━━━━━ ИЗБРАННЫЙ ФРАГМЕНТ

Имя розы

Поделись знанием:
(перенаправлено с «Имя Розы»)
Перейти к: навигация, поиск
Имя розы

Первая страница английского издания
Жанр:

роман

Автор:

Умберто Эко

Язык оригинала:

итальянский

Дата написания:

1980

Дата первой публикации:

1980

«Имя розы» (итал. Il nome della Rosa) — первый роман итальянского писателя, профессора семиотики Болонского университета Умберто Эко. Впервые был опубликован на итальянском в 1980 году.





Сюжет

Введение

Главным героям, Вильгельму Баскервильскому и его юному спутнику Адсону Мелькскому, приходится расследовать гибель некоего Адельма Отрантского, монаха бенедиктинской обители. Действие происходит в конце ноября 1327 года в неназванной местности, с туманным указанием на границу Лигурии, Пьемонта и Франции, то есть на северо-западе Италии. Сюжет разворачивается в течение недели. Вильгельм, чьей первоначальной целью было подготовить встречу между теологами папы Иоанна XXII и императора Людовика IV Баварского, теперь должен подтвердить свою репутацию учёного мужа и в прошлом знаменитого инквизитора.

Основные события

Библиотека

Настоятель монастыря Аббон безосновательно не допускает героев в библиотеку, между тем есть версия, что Адельм, первый погибший, выпал именно из окна книгохранилища. Библиотека — лабиринт, расположенный на третьем этаже Храмины — башни, поражающей Адсона своими размерами, великолепием и символичностью архитектурной формы. На втором этаже находится скрипторий, в котором монахи переписывают рукописи. Тут столкнулись две монастырские партии — итальянцы и иностранцы. Первые ратуют за свободный доступ ко всем книгам, за работу с народным языком, вторые же — консерваторы — получили руководящие места (немец Малахия — библиотекарь, его помощник — англичанин Беренгар, и «серый кардинал» — испанец Хорхе) и поэтому не разделяют стремлений итальянцев. Дабы уяснить причину происходящего, Вильгельм и Адсон тайно проникают в библиотеку ночью. Герои плутают, встречают призраков, на поверку оказавшихся ловушками, ухищрением человеческого разума. Первая вылазка ничего не дала — с трудом выбравшись из лабиринта, Вильгельм и Адсон сомневаются в собственных силах и решают раскрыть загадку лабиринта «снаружи».

━━━━━━━━━━
━━━━━ ЗАПИСИ ДАННЫХ

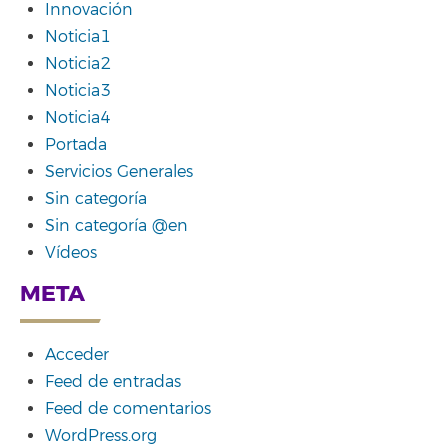
Innovación
Noticia1
Noticia2
Noticia3
Noticia4
Portada
Servicios Generales
Sin categoría
Sin categoría @en
Vídeos
META
Acceder
Feed de entradas
Feed de comentarios
WordPress.org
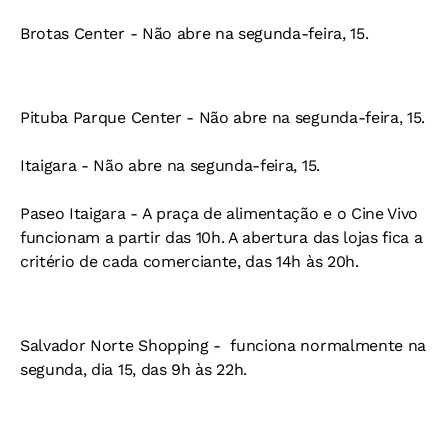
Brotas Center -
Não abre na segunda-feira, 15.
Pituba Parque Center -
Não abre na segunda-feira, 15.
Itaigara -
Não abre na segunda-feira, 15.
Paseo Itaigara -
A praça de alimentação e o Cine Vivo
funcionam a partir das 10h. A abertura das lojas fica a
critério de cada comerciante, das 14h às 20h.
Salvador Norte Shopping -
funciona normalmente na
segunda, dia 15, das 9h às 22h.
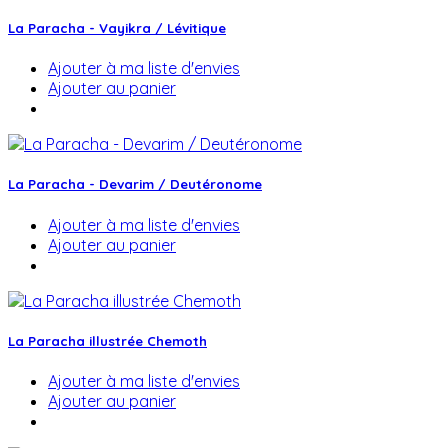
La Paracha - Vayikra / Lévitique
Ajouter à ma liste d'envies
Ajouter au panier
La Paracha - Devarim / Deutéronome
Ajouter à ma liste d'envies
Ajouter au panier
La Paracha illustrée Chemoth
Ajouter à ma liste d'envies
Ajouter au panier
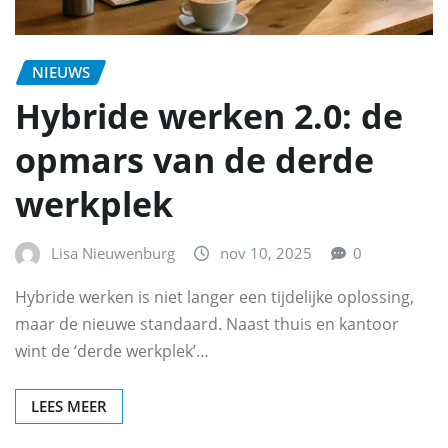
NIEUWS
Hybride werken 2.0: de
opmars van de derde
werkplek
Lisa Nieuwenburg
nov 10, 2025
0
Hybride werken is niet langer een tijdelijke oplossing,
maar de nieuwe standaard. Naast thuis en kantoor
wint de ‘derde werkplek’…
LEES MEER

━━━━━━━━━━

ЗАДАНИЕ 1: Определите, согласуются ли с фрагментом следующие утверждения: (a) действие романа происходит в конце ноября 1327 года; (b) скрипторий расположен на третьем этаже Храмины; (c) библиотекарем монастыря является испанец Хорхе. Для каждого утверждения ответьте «да» или «нет» и приведите точную цитату из фрагмента, на которой основан ответ.
ЗАДАНИЕ 2: Переведите на английский язык предложение из фрагмента: «Сюжет разворачивается в течение недели.»
ЗАДАНИЕ 3: Перепишите часть фрагмента, начиная со слов «итальянский» и заканчивая словами «в 1980 году.», заменив «первый роман» на «дебютный роман».
При выполнении опирайтесь исключительно на фрагмент.

РЕЗУЛЬТАТ ВЫПОЛНЕНИЯ 1:
(a) Да: «Действие происходит в конце ноября 1327 года».
(b) Нет: «На втором этаже находится скрипторий».
(c) Нет: «немец Малахия — библиотекарь».

РЕЗУЛЬТАТ ВЫПОЛНЕНИЯ 2: The plot unfolds over the course of a week.

РЕЗУЛЬТАТ ВЫПОЛНЕНИЯ 3:
итальянский

Дата написания:

1980

Дата первой публикации:

1980

«Имя розы» (итал. Il nome della Rosa) — дебютный роман итальянского писателя, профессора семиотики Болонского университета Умберто Эко. Впервые был опубликован на итальянском в 1980 году.